Extract to read →
□ □ □ □ □ □ □

# What's the best oil beside original BMW for an 740IL 1998?



## Jose Albino (Aug 13, 2006)

I like to do the oil change on my vehicles, I got a 1998 740IL with 113.564 miles and I saw on the forum how to reset the oil change light, so I was wodering what's best oil to use on my vehicle.


----------



## Boxboss (Dec 25, 2005)

BMW oil is Castrol (Synthetic) - use it or Mobil 1.


----------



## Jose Albino (Aug 13, 2006)

Thanks a million, that's what I tought, that's why I always look for second opinions when it come to maintance on BMRs since I'm a new to the BMW family.


----------



## luigi524td (Apr 4, 2005)

Any of the high quality synthetic oils will treat your engine fine. I try to stick with Castrol because it's easy to find at a reasonable price. While on the topic the newer Mann filters are intended to hold up better over long oil change intervals. They are coded 4X compared to the earlier 3X part number.


----------



## Jonah (Oct 20, 2006)

i get my BMW (Castrol) oil for 4.89 qt at the dealer, cheaper then i can find castrol elsewhere. 
if you want to spend some $$$ Amsoil is real good but at something like $8 a qt. too expensive for me, as I change Oil and filter every 5k


----------



## mvallido (Feb 2, 2006)

Lubro Molly Voll-Synthese. We get them cheaper than CASTROL and MOBIL one here in San Diego.


----------



## Jose Albino (Aug 13, 2006)

*HID upgrade and Sattelite radio question*

I want to start searching for HID kit and I want to know what to looking for, specification the whole nine yard in order to take the right choice also I'm interesting to add a Pioneer Xm radio that I saw in one of the threads but I got a question if I do that intergration I loose the CD changer?. I would appreciated all the help I can get.


----------

□ □ □ □ □ □ □

Dataset entries →
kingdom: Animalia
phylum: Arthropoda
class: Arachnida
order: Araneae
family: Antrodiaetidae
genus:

□ □ □ □ □ □ □

Work instructions →
Answer these questions from the forum thread about oil for the 740IL:
1. What code do the newer Mann filters carry?
2. What price per quart does Jonah pay for BMW (Castrol) oil at the dealer?
3. Where does mvallido get Lubro Molly Voll-Synthese cheaper than Castrol and Mobil 1?

Output for this exercise →
1. 4X
2. 4.89
3. San Diego